You are not allowed to discuss dealers on here.


----------



## Claire_N (12 March 2014)

oh why not YasandCrystal

I thought this was exactly the kind of place to discuss?!


----------



## Firewell (12 March 2014)

I don't care if we are allowed to discuss or not. I wouldn't touch with a barge pole OP.


----------



## PolarSkye (12 March 2014)

Two words . . . "barge" and "pole" . . . if you want to know why, PM me.

P


----------



## milliepops (12 March 2014)

Claire_N said:



			oh why not YasandCrystal
		
Click to expand...

http://www.horseandhound.co.uk/foru...3-Horse-dealer-discussions-update-15-Dec-2010

See the announcement in forum stickies (albeit rather old and not immediately obvious to find these days )


----------



## Helen000 (12 March 2014)

I was there a few weeks ago and also say no...


----------



## Claire_N (12 March 2014)

Thanks all I will stay away then ! 

and sorry for breaking the rules I didn't realise - feel free to delete the post (I cant work out how) as I have all the info I need by the unanimous replies!


----------



## [59668] (12 March 2014)

Yup steer well clear!


----------



## Dottie (12 March 2014)

It's a shame because they have some super looking horses. I follow there FB page and really don't like how they are produced, so over bent.


----------



## ell (30 October 2016)

PolarSkye said:



			Two words . . . "barge" and "pole" . . . if you want to know why, PM me.

P
		
Click to expand...

looking at horses kent horse producers have please tell what you know thanks


----------



## VikingSong (30 October 2016)

I've heard nothing but terrible things about them, OP. Do not go near them.


----------



## VioletStripe (31 October 2016)

Nope, never. Feel free to PM if you would like to chat about it.


----------



## ell (2 November 2016)

much appreciated iv had nothing but injuries with my current horse for 4 yrs and that was a good horse practically straight from its breeder so i need to be carefull as i want to show jump and havent even got to do any yet cos injuries many thanks x


----------



## junglefairy (2 November 2016)

Check the Facebook page 'dodgy horse dealers' to get info on dealers.


----------



## VikingSong (3 November 2016)

junglefairy said:



			Check the Facebook page 'dodgy horse dealers' to get info on dealers.
		
Click to expand...

I see people mentioning this group all the time, yet I can't find it anywhere on FB? There is a "dodgy dealers" group, but there's nothing on there pertaining to horses. There's the "Horse Community Scams *uncoverd/conmen exposed" group, but that hasn't been updated since 2014. The only "Dodgy Horse Dealers group" I can find is a group called "the truth about dodgy dealers group not letting dealers defend themselves." 

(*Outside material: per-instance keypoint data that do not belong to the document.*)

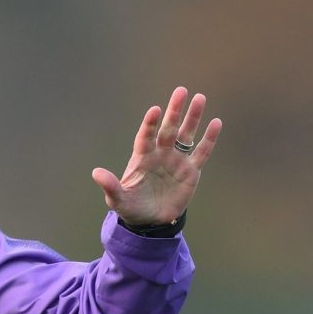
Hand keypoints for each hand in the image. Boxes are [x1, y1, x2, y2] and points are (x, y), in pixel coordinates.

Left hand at [92, 87, 221, 226]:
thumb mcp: (118, 200)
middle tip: (181, 91)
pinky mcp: (191, 171)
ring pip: (186, 135)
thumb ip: (110, 186)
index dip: (149, 124)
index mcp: (142, 157)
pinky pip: (202, 152)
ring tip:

It must be me being thick. Has anyone got the link to the actual DHD group because I would love to read what they have to say, especially pertaining to horse dealers based in Essex?

*The spelling mistake is not mine.


----------



## junglefairy (3 November 2016)

https://m.facebook.com/groups/1429248390701007?ref=bookmarks

Not sure if that will work. The group is called "dodgy horse dealers - UK"


----------



## Irish gal (3 November 2016)

Guys, checking them out is simple, just google the name and you can see a whole string of HHO older threads - haven't read but I imagine they're full of relevant info. Alternatively put the name into the search here on HHO.


----------



## onemoretime (6 November 2016)

VikingSong said:



			I see people mentioning this group all the time, yet I can't find it anywhere on FB? There is a "dodgy dealers" group, but there's nothing on there pertaining to horses. There's the "Horse Community Scams *uncoverd/conmen exposed" group, but that hasn't been updated since 2014. The only "Dodgy Horse Dealers group" I can find is a group called "the truth about dodgy dealers group not letting dealers defend themselves." 

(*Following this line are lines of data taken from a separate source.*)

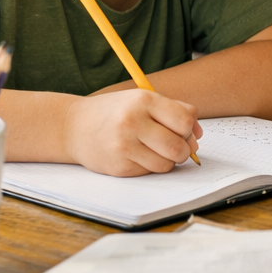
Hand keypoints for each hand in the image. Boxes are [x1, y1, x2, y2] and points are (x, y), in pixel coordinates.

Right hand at [65, 89, 201, 175]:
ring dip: (169, 160)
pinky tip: (139, 155)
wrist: (73, 127)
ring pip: (167, 164)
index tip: (184, 130)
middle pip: (178, 146)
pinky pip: (150, 172)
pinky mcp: (119, 166)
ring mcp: (124, 146)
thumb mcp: (143, 100)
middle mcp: (133, 122)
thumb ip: (174, 111)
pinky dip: (151, 166)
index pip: (185, 120)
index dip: (190, 129)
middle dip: (184, 149)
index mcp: (143, 101)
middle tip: (176, 146)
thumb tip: (198, 135)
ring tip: (157, 150)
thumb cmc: (116, 112)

It must be me being thick. Has anyone got the link to the actual DHD group because I would love to read what they have to say, especially pertaining to horse dealers based in Essex?

*The spelling mistake is not mine.
		
Click to expand...

  Look for dodgy Dealer UK and Dodgy Dealers The Truth.  Then do a search on them!!  As others have said keep away!!!


----------